[Text zum Lesen]:
MOSKAU – CHABAROVSK, 4. – 11. Februar 1989, zweiter Teil: In der Taiga
Igor hat sofort erkannt, dass die zwei neu einsteigenden Passagierinnen nette Menschen sind. „Tragen helfen“ flüstert er mir zu. Wenig später hat er ihre Taschen ins Abteil gehievt und sich mit ihnen bekannt gemacht. Dann braucht er noch ein paar Zigaretten. Ich selbst steuere eine Flasche böhmischen Weins dazu.
Wenig später sitzen wir bei ihnen im Abteil. Sie sind Studentinnen und fahren an ihre Universität nach lrkutsk. Politik, Perestroika ? Sie zucken mit den Schultern und Igor blickt mich vorwurfsvoll an: „Bitte nicht jetzt solches langweiliges Zeug !“
Es gibt wichtigere Dinge in Sibirien. Das mit der Liebe zum Beispiel. Igor hebt zu einem tiefen Seufzer an und es sitzt. Dass Igor auch eine eigene Familie hat, 12.000 km entfernt von seiner Frau und seiner Tochter arbeitet und sie so sechs mal Im Jahr sieht, hatte er schon erzählt. Nicht gewusst habe ich, dass dies in Sibirien allgegenwärtig ist. Später wird sie mir noch öfter begegnen, die Liebe auf Distanz: Junge Frauen die 5 Tage im Zug sitzen, auf der Reise zu ihren Männern die irgendwo, weit weg von daheim arbeiten oder dienen; in der Armee, in der Flotte.

[Was zu tun ist]: Führ den Reisebericht über die Bahnfahrt durch Sibirien weiter, direkt im Anschluss an seinen letzten Satz.

Quelldaten:
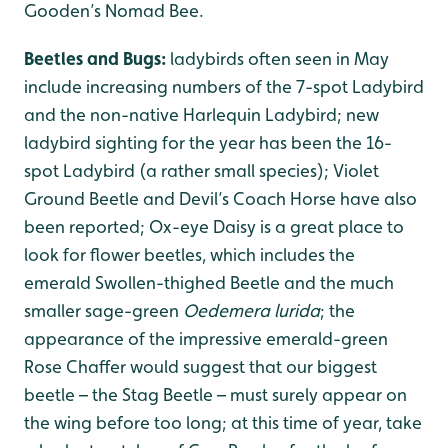
Gooden’s Nomad Bee.
Beetles and Bugs:
ladybirds often seen in May
include increasing numbers of the 7-spot Ladybird
and the non-native Harlequin Ladybird; new
ladybird sighting for the year has been the 16-
spot Ladybird (a rather small species); Violet
Ground Beetle and Devil’s Coach Horse have also
been reported; Ox-eye Daisy is a great place to
look for flower beetles, which includes the
emerald Swollen-thighed Beetle and the much
smaller sage-green
Oedemera lurida
; the
appearance of the impressive emerald-green
Rose Chaffer would suggest that our biggest
beetle – the Stag Beetle – must surely appear on
the wing before too long; at this time of year, take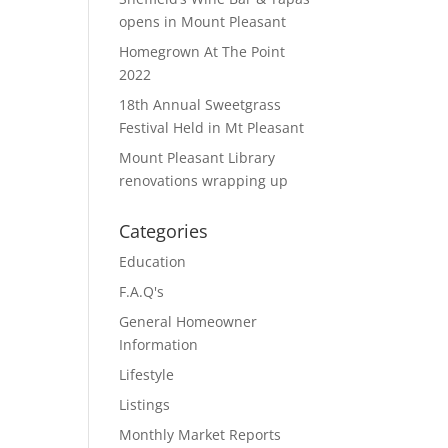
opens in Mount Pleasant
Homegrown At The Point
2022
18th Annual Sweetgrass
Festival Held in Mt Pleasant
Mount Pleasant Library
renovations wrapping up
Categories
Education
F.A.Q's
General Homeowner
Information
Lifestyle
Listings
Monthly Market Reports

[Deine Antwort]:
Und umgedreht: Männer, die heimfahren zu Frau und Kind… tagelang.
„Glaubst Du an die ewige Liebe 7″ fragen mich die beiden Mädchen.
„Wenn ich daran glaube, wird es sie geben, wenn nicht, wird es sie nicht geben.“ sage ich. „Richtig,“ sagt die eine. „Wie hoffnungslos romantisch,“ sagt die andere.
In Irkutsk steigen die beiden wieder aus. In zwei Wochen wird die eine der beiden wieder heimfahren zu ihrem Mann. Es Ist nicht sehr weit, wie sie sagt. Wir haben es ja mitbekommen, nur 7 Stunden Eisenbahn.
Spätabends. Igor und Katja stehen am Fenster und starren in die Nacht. Dort draußen, im Dunkeln, hinter den Bäumen muss er sein. Der Baikal. Er hat seine Faszination auf alle Mitreisenden, selbst jetzt, da man Ihn gar nicht sieht. An allen Fenstern drücken sich die Leute die Nasen platt.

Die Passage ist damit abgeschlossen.